While it may not make sense to cast an empty vote in traditional “single choice” and “multiple choice” polls, this does not necessarily hold for all polls. (Note that this is somehow linked to A., because users with an empty choice may actually want to propose a new option.)

  • In Discourse, a choice has to be made (as far as I know) in order to participate in a poll. This means that “participants” that don’t find a suitable choice, are currently not counted, which may undermine validity of a poll.
  • A solution would a poll parameter that allows casting a vote with an empty choice. (Note that having a separate option “Empty choice.” wouldn’t be a sane alternative, because users can then still choose this option alongside other options.)

tl;dr

How could Discourse better support alternative polls like “Systemic Consensing”?


(Claas Aug.) #12

The crucial point is choosing the option of least resistance (≠ option with most votes). This option is more suitable for consensus than an option with the majority of “democratic” votes, because it is less controversial.


(Sam Saffron) #13

I think these are interesting experiments but would recommend trying them out in independent plugins


(Christoph) #14

It would be really great to have some kind of consensus-building plugin for discourse because it might contribute to a better understanding of what consensus is and how practical it actually is (contrary to it’s reputation). In fact, we all use the consensus principle all the time, but more on that below.

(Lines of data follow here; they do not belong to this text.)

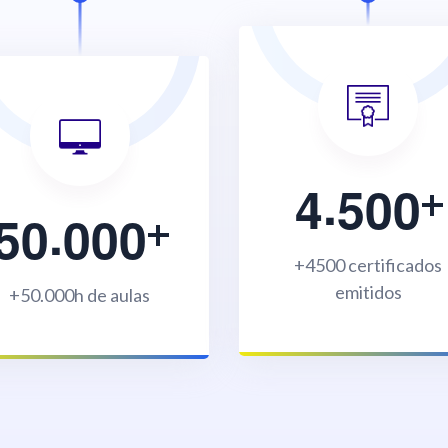
.
4
5
0
0
.
5
0
0
0
0
+4500 certificados
emitidos
+50.000h de aulas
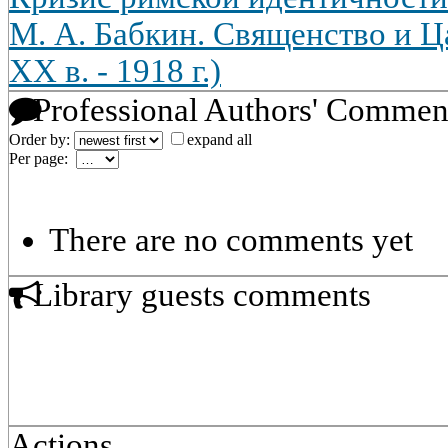
М. А. Бабкин. Священство и Ц
XX в. - 1918 г.)
Professional Authors' Commen
Order by:
expand all
Per page:
There are no comments yet
Library guests comments
Actions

There are lots of ways of practicing consensus decision-making and the ones mentioned in this topic are just some of them. And that is the first (and perhaps biggest) challenge of creating a popular plugin rather than having dozens of them, each limited to a particular flavour of consensus. The plugin would have to be flexible enough to accommodate many/most of these flavours…

I don’t have a silver bullet, but here is one important insight that might help understand what all the different versions of consensus have in common: consensus is not unanimity. Indeed, although the two look very similar on the surface, they differ fundamentally. In short: consensus is about nobody disagreeing, unanimity is about everyone agreeing.

In order to find out whether everyone agrees, everyone needs to express their preference, i.e. to cast a vote of some sort. A unanimous decision is achieved through voting.

Consensus, by contrast does not require everyone to express a preference. It only requires that no one objects. This makes consensus so incredibly powerful and flexible but it (at least in its basic form) also allows decisions that no one really likes but also doesn’t dislike enough to object (also known as the “Abilene Paradox”).

For a more detailed discussion of consensus and unanimity see this blog post:

Just to be clear: this post is not meant as a critique of any of the previous posts in this topic. I am not proposing any specific implementation of a consensus method, I’m just suggesting a way of thinking about and understanding consensus.


(Richard - DiscourseHosting.com) #15

No, it could also be about impossibilities.
One very good use case for this is to pick a date between a number of participants for a meeting. Throw 5 dates in there and let everyone choose between ‘can attend’ , ‘maybe’ and ‘won’t make it that day’ and you’ll be able to choose the best date for the meeting. Like https://cally.com/


(Christoph) #16

Good example! That’s exactly what I meant with: we use consensus all the time. Or maybe not exactly, because all participants are asked to give their preference, but a lot of the time when you schedule meetings, only a few people give their preferences and tbe others only object if it doesn’t suit them.